Git push of non remote tracking branch shows wrong number of commits

I will try to describe the sequence of git operations that leads to the misunderstood behaviour.

Starting from this scenario with a local (LM) and remote (RM) branch master with commits m1 and m2:

RM --- m1 --- m2

LM --- m1 --- m2

A local feature branch is created (LF) and a commit f1 is made

RM --- m1 --- m2

LM --- m1 --- m2

LF --- m1 --- m2 --- f1

This branch is pushed to track a remote branch (RF) which is then merged into remote master (RM):

RM --- m1 --- m2 --- f1

LM --- m1 --- m2

RF --- m1 --- m2 --- f1

LF --- m1 --- m2 --- f1

The remote feature branch (RF) is deleted and a new commit x is added to remote master (RM) as a result of a merge:

RM --- m1 --- m2 --- f1 --- x

LM --- m1 --- m2

LF --- m1 --- m2 --- f1

Local master branch (LM) is updated and a new commit is made to local feature branch (LF):

RM --- m1 --- m2 --- f1 --- x

LM --- m1 --- m2 --- f1 --- x

LF --- m1 --- m2 --- f1 --- f2

When the local feature branch (LF) is pushed, commits f1 and f2 are seen as commits to be pushed but only f2 was added since last push. What is the explanation for this behaviour? What is happening behind the scenes in git?

Note that if at this point a new branch is created from master and f2 is cherry-picked from LF, when the push operation is performed only f2 appears as a commit to be pushed.

2 answers

  • answered 2021-10-12 16:32 Asif Kamran Malick

    When you merged f1 into master, it no more remains f1 in the eyes of git.
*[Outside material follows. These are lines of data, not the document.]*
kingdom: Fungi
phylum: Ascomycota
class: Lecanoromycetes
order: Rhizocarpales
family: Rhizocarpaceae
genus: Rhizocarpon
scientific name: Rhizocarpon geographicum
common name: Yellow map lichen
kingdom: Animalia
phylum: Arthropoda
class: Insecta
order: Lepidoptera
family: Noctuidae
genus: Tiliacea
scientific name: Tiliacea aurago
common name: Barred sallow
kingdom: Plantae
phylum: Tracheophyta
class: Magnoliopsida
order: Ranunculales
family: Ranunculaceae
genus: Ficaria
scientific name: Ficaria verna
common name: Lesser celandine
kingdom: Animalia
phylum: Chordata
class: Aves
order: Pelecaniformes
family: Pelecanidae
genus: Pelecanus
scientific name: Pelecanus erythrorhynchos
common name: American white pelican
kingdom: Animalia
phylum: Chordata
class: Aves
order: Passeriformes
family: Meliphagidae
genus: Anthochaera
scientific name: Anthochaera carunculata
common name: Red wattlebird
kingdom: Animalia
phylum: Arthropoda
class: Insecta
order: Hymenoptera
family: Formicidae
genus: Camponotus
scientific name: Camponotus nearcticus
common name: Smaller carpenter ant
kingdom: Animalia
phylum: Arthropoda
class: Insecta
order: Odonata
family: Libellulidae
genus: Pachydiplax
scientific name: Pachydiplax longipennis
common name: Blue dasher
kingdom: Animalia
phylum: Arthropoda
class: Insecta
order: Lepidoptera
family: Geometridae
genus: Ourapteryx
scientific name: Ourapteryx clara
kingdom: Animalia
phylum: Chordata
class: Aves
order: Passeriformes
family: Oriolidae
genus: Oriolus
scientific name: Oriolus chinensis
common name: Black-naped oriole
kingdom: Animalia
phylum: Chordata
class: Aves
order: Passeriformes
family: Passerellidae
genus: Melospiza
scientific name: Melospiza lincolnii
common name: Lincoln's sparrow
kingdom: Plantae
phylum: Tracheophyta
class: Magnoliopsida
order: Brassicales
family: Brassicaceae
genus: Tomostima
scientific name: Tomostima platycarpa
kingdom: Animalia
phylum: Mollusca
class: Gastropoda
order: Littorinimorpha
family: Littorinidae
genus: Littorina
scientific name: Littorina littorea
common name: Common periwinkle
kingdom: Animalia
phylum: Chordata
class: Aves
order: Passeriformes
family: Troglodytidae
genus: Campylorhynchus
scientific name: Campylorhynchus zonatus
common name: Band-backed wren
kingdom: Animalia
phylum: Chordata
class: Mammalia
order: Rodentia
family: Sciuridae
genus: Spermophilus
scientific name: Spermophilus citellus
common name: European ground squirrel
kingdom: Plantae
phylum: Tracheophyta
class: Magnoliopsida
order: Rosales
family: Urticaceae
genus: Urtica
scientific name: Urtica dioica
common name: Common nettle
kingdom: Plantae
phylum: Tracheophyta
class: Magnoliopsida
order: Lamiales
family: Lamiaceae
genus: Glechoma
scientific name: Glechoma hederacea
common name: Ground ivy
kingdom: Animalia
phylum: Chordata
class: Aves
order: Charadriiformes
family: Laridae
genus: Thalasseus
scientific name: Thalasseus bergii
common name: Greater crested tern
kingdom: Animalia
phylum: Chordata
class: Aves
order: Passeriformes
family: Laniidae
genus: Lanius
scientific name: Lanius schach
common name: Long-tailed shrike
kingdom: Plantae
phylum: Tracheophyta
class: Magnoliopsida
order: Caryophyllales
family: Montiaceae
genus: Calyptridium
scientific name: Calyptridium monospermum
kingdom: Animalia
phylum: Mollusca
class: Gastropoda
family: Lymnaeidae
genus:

Git sees it as something like f1' (a new commit hash).

    So you would have something like below:

    This branch is pushed to track a remote branch (RF) which is then merged into remote master (RM):

    RM --- m1 --- m2 --- f1'

    LM --- m1 --- m2

    RF --- m1 --- m2 --- f1

    LF --- m1 --- m2 --- f1

    So your next sequence would be :

    The remote feature branch (RF) is deleted and a new commit x is added to remote master (RM) as a result of a merge:

    RM --- m1 --- m2 --- f1' --- x

    LM --- m1 --- m2

    LF --- m1 --- m2 --- f1

    Local master branch (LM) is updated and a new commit is made to local feature branch (LF):

    RM --- m1 --- m2 --- f1' --- x

    LM --- m1 --- m2 --- f1' --- x

    LF --- m1 --- m2 --- f1 --- f2

    This is why f1 and f2 of LF recognized as new commits.

  • answered 2021-10-12 16:32 IMSoP

    The crucial step is this one: "...which is then merged into remote master (RM)" Depending what kind of merge was used, the result will be very different.

    • If a true fast-forward was used, the history would look as you've drawn it.
    • If a rebase was used, the commit "f1" will have been re-created, so the history of RM will actually be m1 --- m2 --- f1_new.
    • A "squash merge" would do the same as a rebase, since there's only one commit.
    • A "true merge" would create a merge commit, so the history would look something like this:
    m1 --- m2 -- M
             \  /
              f1
    

    The behaviour you're seeing is consistent with using a rebase or squash merge - you have a commit which looks the same as f1, but is not the same commit. It has a new parent, and a new commit date, and therefore a new commit hash.

    You can see this for yourself by looking at the commit hashes in the history of the branches you have. The commit you're labelling "f1" will actually have different IDs on each.

    Now, when you ask for the difference between branches, or to merge from one to the other, git doesn't care if two commits are "really very similar", only if they are actually exactly the same commit. The commit "f1" does not exist on "RM", so will be included in the comparison or merge.

    The rule of thumb is never use a rebase or squash merge on a branch you're going to carry on using. Use a true merge, and then git will know the proper relationship between the two branches.